• **作業の進め方**
以下の資料の全行を、文字を一切変えずに引用してください。ただし、画像を示す行は回答に含めないでください。

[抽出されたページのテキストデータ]
======

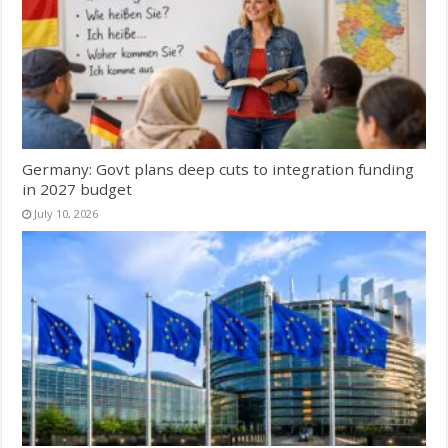
Germany: Govt plans deep cuts to integration funding
in 2027 budget
July 10, 2026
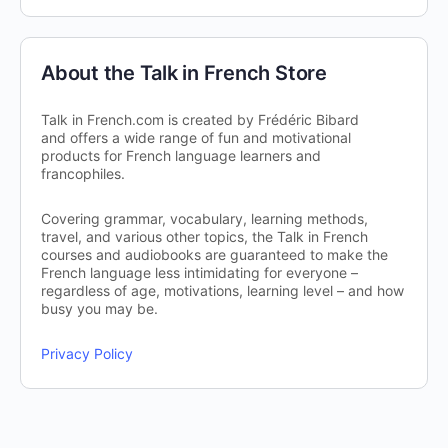
About the Talk in French Store
Talk in French.com is created by Frédéric Bibard
and offers a wide range of fun and motivational
products for French language learners and
francophiles.
Covering grammar, vocabulary, learning methods,
travel, and various other topics, the Talk in French
courses and audiobooks are guaranteed to make the
French language less intimidating for everyone –
regardless of age, motivations, learning level – and how
busy you may be.
Privacy Policy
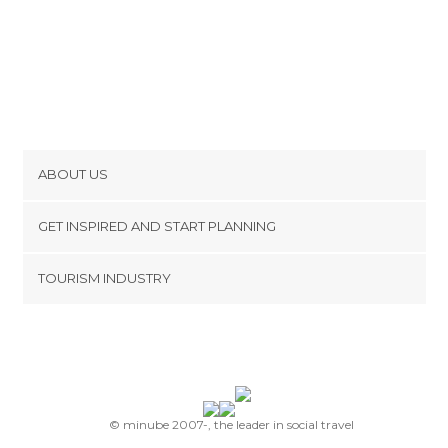
ABOUT US
Cookies
GET INSPIRED AND START PLANNING
Privacy Policy
footer@item_discovertips_anchor
TOURISM INDUSTRY
Terms and Conditions
minube Android app
Contact
Press Area
© minube 2007-, the leader in social travel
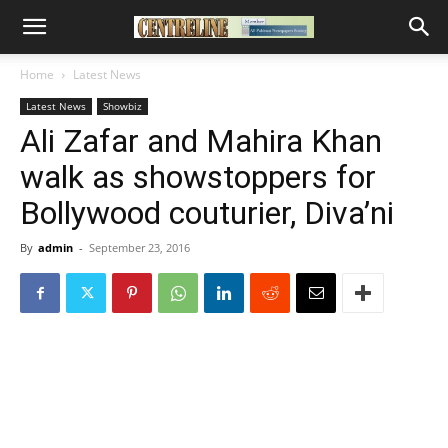
Home
Latest News
Latest News
Showbiz
Ali Zafar and Mahira Khan
walk as showstoppers for
Bollywood couturier, Diva’ni
By
admin
-
September 23, 2016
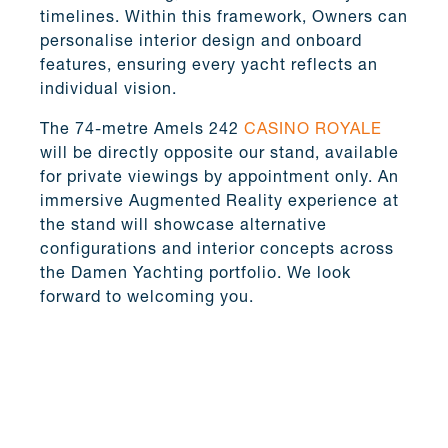
timelines. Within this framework, Owners can
personalise interior design and onboard
features, ensuring every yacht reflects an
individual vision.
The 74-metre Amels 242
CASINO ROYALE
will be directly opposite our stand, available
for private viewings by appointment only. An
immersive Augmented Reality experience at
the stand will showcase alternative
configurations and interior concepts across
the Damen Yachting portfolio. We look
forward to welcoming you.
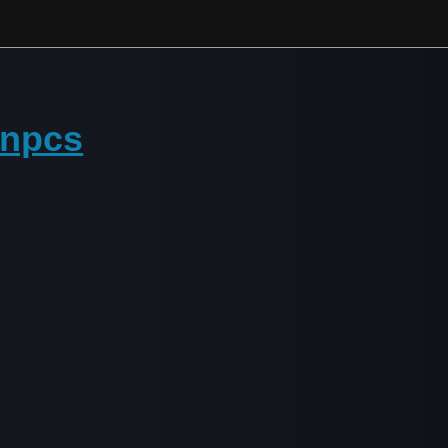
n npcs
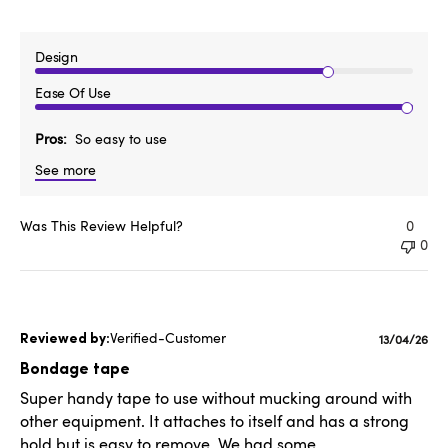
Design
Ease Of Use
Pros
So easy to use
See more
Was This Review Helpful?
0
0
Verified-Customer
Publishe
13/04/26
date
Bondage tape
Super handy tape to use without mucking around with
other equipment. It attaches to itself and has a strong
hold but is easy to remove. We had some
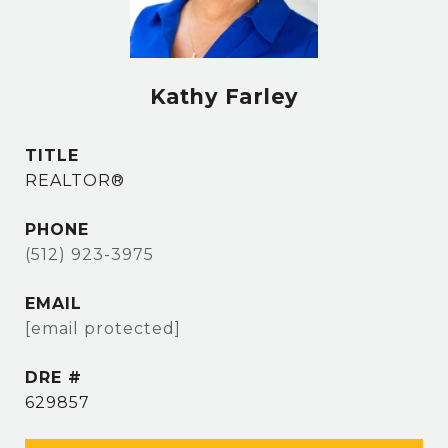
Kathy Farley
TITLE
REALTOR®
PHONE
(512) 923-3975
EMAIL
[email protected]
DRE #
629857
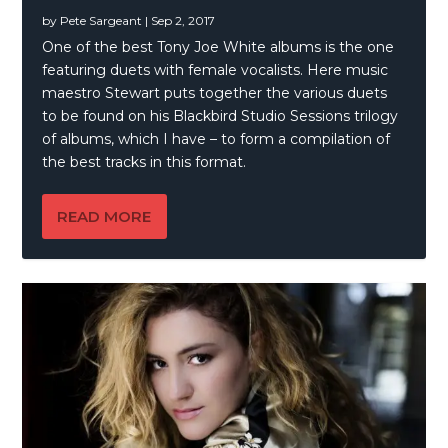
by
Pete Sargeant
|
Sep 2, 2017
One of the best Tony Joe White albums is the one
featuring duets with female vocalists. Here music
maestro Stewart puts together the various duets
to be found on his Blackbird Studio Sessions trilogy
of albums, which I have – to form a compilation of
the best tracks in this format.
READ MORE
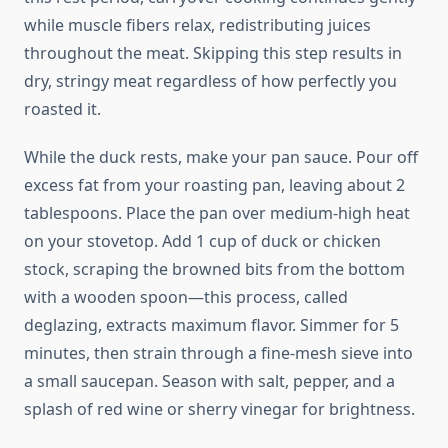
while muscle fibers relax, redistributing juices
throughout the meat. Skipping this step results in
dry, stringy meat regardless of how perfectly you
roasted it.
While the duck rests, make your pan sauce. Pour off
excess fat from your roasting pan, leaving about 2
tablespoons. Place the pan over medium-high heat
on your stovetop. Add 1 cup of duck or chicken
stock, scraping the browned bits from the bottom
with a wooden spoon—this process, called
deglazing, extracts maximum flavor. Simmer for 5
minutes, then strain through a fine-mesh sieve into
a small saucepan. Season with salt, pepper, and a
splash of red wine or sherry vinegar for brightness.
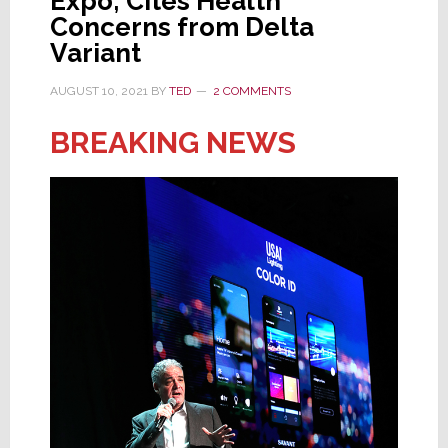
Expo; Cites Health
Concerns from Delta
Variant
AUGUST 10, 2021
BY
TED
2 COMMENTS
BREAKING NEWS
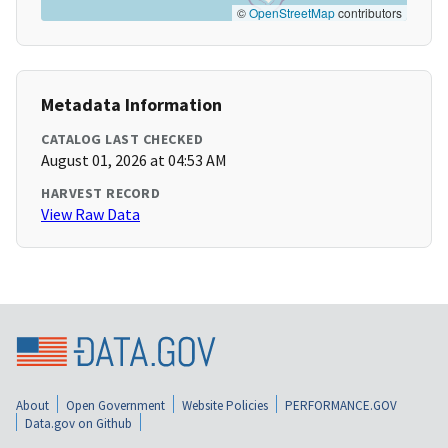
©
OpenStreetMap
contributors
Metadata Information
CATALOG LAST CHECKED
August 01, 2026 at 04:53 AM
HARVEST RECORD
View Raw Data
About
Open Government
Website Policies
PERFORMANCE.GOV
Data.gov on Github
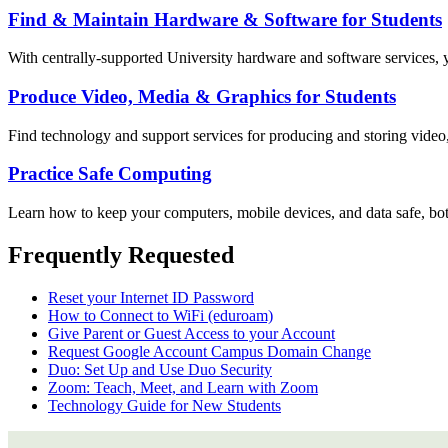
Find & Maintain Hardware & Software for Students
With centrally-supported University hardware and software services, y
Produce Video, Media & Graphics for Students
Find technology and support services for producing and storing video
Practice Safe Computing
Learn how to keep your computers, mobile devices, and data safe, bot
Frequently Requested
Reset your Internet ID Password
How to Connect to WiFi (eduroam)
Give Parent or Guest Access to your Account
Request Google Account Campus Domain Change
Duo: Set Up and Use Duo Security
Zoom: Teach, Meet, and Learn with Zoom
Technology Guide for New Students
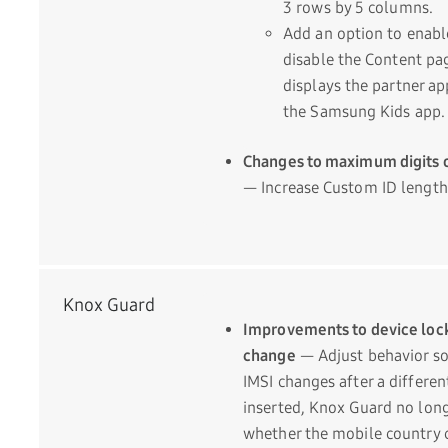
3 rows by 5 columns.
Add an option to enabl
disable the Content pa
displays the partner ap
the Samsung Kids app.
Changes to maximum digits 
— Increase Custom ID length 
Knox Guard
Improvements to device loc
change
— Adjust behavior so 
IMSI changes after a differen
inserted, Knox Guard no lon
whether the mobile country 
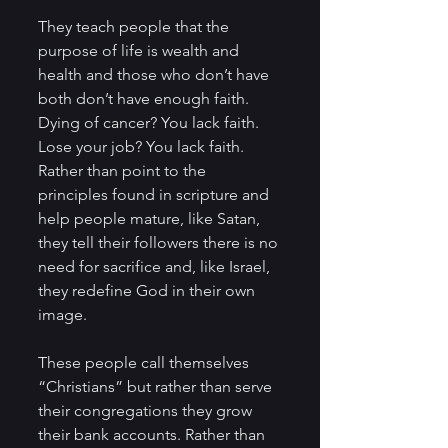
They teach people that the 
purpose of life is wealth and 
health and those who don’t have 
both don’t have enough faith. 
Dying of cancer? You lack faith. 
Lose your job? You lack faith. 
Rather than point to the 
principles found in scripture and 
help people mature, like Satan, 
they tell their followers there is no 
need for sacrifice and, like Israel, 
they redefine God in their own 
image.  
These people call themselves 
“Christians” but rather than serve 
their congregations they grow 
their bank accounts. Rather than 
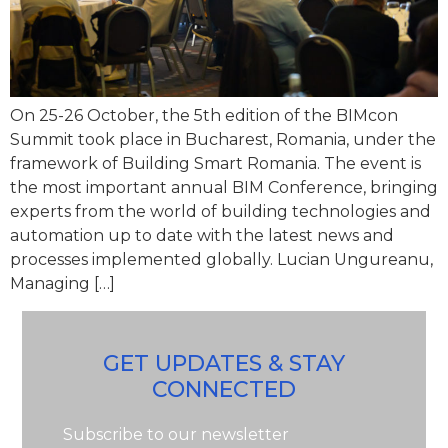
On 25-26 October, the 5th edition of the BIMcon
Summit took place in Bucharest, Romania, under the
framework of Building Smart Romania. The event is
the most important annual BIM Conference, bringing
experts from the world of building technologies and
automation up to date with the latest news and
processes implemented globally. Lucian Ungureanu,
Managing […]
GET UPDATES & STAY
CONNECTED
Subscribe to our newsletter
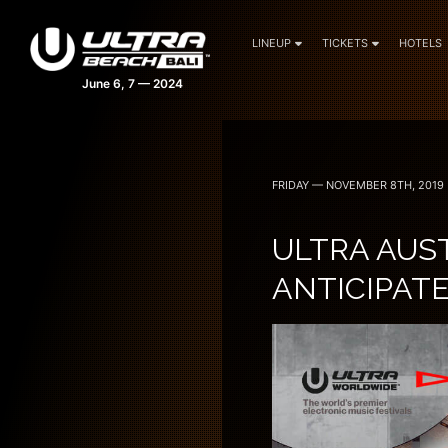
LINEUP
TICKETS
HOTELS
FRIDAY — NOVEMBER 8TH, 2019
ULTRA AUS
ANTICIPATE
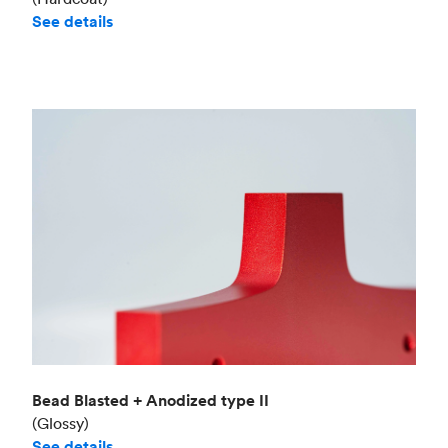
See details
Bead Blasted + Anodized type II
(Glossy)
See details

======

• **この作業の解答**
Germany: Govt plans deep cuts to integration funding
in 2027 budget
July 10, 2026
About the Talk in French Store
Talk in French.com is created by Frédéric Bibard
and offers a wide range of fun and motivational
products for French language learners and
francophiles.
Covering grammar, vocabulary, learning methods,
travel, and various other topics, the Talk in French
courses and audiobooks are guaranteed to make the
French language less intimidating for everyone –
regardless of age, motivations, learning level – and how
busy you may be.
Privacy Policy
ABOUT US
Cookies
GET INSPIRED AND START PLANNING
Privacy Policy
footer@item_discovertips_anchor
TOURISM INDUSTRY
Terms and Conditions
minube Android app
Contact
Press Area
© minube 2007-, the leader in social travel
Home
Latest News
Latest News
Showbiz
Ali Zafar and Mahira Khan
walk as showstoppers for
Bollywood couturier, Diva’ni
By
admin
-
September 23, 2016
timelines. Within this framework, Owners can
personalise interior design and onboard
features, ensuring every yacht reflects an
individual vision.
The 74-metre Amels 242
CASINO ROYALE
will be directly opposite our stand, available
for private viewings by appointment only. An
immersive Augmented Reality experience at
the stand will showcase alternative
configurations and interior concepts across
the Damen Yachting portfolio. We look
forward to welcoming you.
n npcs
Design
Ease Of Use
Pros
So easy to use
See more
Was This Review Helpful?
0
0
Verified-Customer
Publishe
13/04/26
date
Bondage tape
Super handy tape to use without mucking around with
other equipment. It attaches to itself and has a strong
hold but is easy to remove. We had some
Kathy Farley
TITLE
REALTOR®
PHONE
(512) 923-3975
EMAIL
[email protected]
DRE #
629857
by
Pete Sargeant
|
Sep 2, 2017
One of the best Tony Joe White albums is the one
featuring duets with female vocalists. Here music
maestro Stewart puts together the various duets
to be found on his Blackbird Studio Sessions trilogy
of albums, which I have – to form a compilation of
the best tracks in this format.
READ MORE
while muscle fibers relax, redistributing juices
throughout the meat. Skipping this step results in
dry, stringy meat regardless of how perfectly you
roasted it.
While the duck rests, make your pan sauce. Pour off
excess fat from your roasting pan, leaving about 2
tablespoons. Place the pan over medium-high heat
on your stovetop. Add 1 cup of duck or chicken
stock, scraping the browned bits from the bottom
with a wooden spoon—this process, called
deglazing, extracts maximum flavor. Simmer for 5
minutes, then strain through a fine-mesh sieve into
a small saucepan. Season with salt, pepper, and a
splash of red wine or sherry vinegar for brightness.
Expo; Cites Health
Concerns from Delta
Variant
AUGUST 10, 2021
BY
TED
2 COMMENTS
BREAKING NEWS
©
OpenStreetMap
contributors
Metadata Information
CATALOG LAST CHECKED
August 01, 2026 at 04:53 AM
HARVEST RECORD
View Raw Data
About
Open Government
Website Policies
PERFORMANCE.GOV
Data.gov on Github
Find & Maintain Hardware & Software for Students
With centrally-supported University hardware and software services, y
Produce Video, Media & Graphics for Students
Find technology and support services for producing and storing video
Practice Safe Computing
Learn how to keep your computers, mobile devices, and data safe, bot
Frequently Requested
Reset your Internet ID Password
How to Connect to WiFi (eduroam)
Give Parent or Guest Access to your Account
Request Google Account Campus Domain Change
Duo: Set Up and Use Duo Security
Zoom: Teach, Meet, and Learn with Zoom
Technology Guide for New Students
3 rows by 5 columns.
Add an option to enabl
disable the Content pa
displays the partner ap
the Samsung Kids app.
Changes to maximum digits 
— Increase Custom ID length 
Knox Guard
Improvements to device loc
change
— Adjust behavior so 
IMSI changes after a differen
inserted, Knox Guard no lon
whether the mobile country 
They teach people that the 
purpose of life is wealth and 
health and those who don’t have 
both don’t have enough faith. 
Dying of cancer? You lack faith. 
Lose your job? You lack faith. 
Rather than point to the 
principles found in scripture and 
help people mature, like Satan, 
they tell their followers there is no 
need for sacrifice and, like Israel, 
they redefine God in their own 
image.  
These people call themselves 
“Christians” but rather than serve 
their congregations they grow 
their bank accounts. Rather than 
On 25-26 October, the 5th edition of the BIMcon
Summit took place in Bucharest, Romania, under the
framework of Building Smart Romania. The event is
the most important annual BIM Conference, bringing
experts from the world of building technologies and
automation up to date with the latest news and
processes implemented globally. Lucian Ungureanu,
Managing […]
GET UPDATES & STAY
CONNECTED
Subscribe to our newsletter
LINEUP
TICKETS
HOTELS
FRIDAY — NOVEMBER 8TH, 2019
ULTRA AUS
ANTICIPATE
See details
Bead Blasted + Anodized type II
(Glossy)
See details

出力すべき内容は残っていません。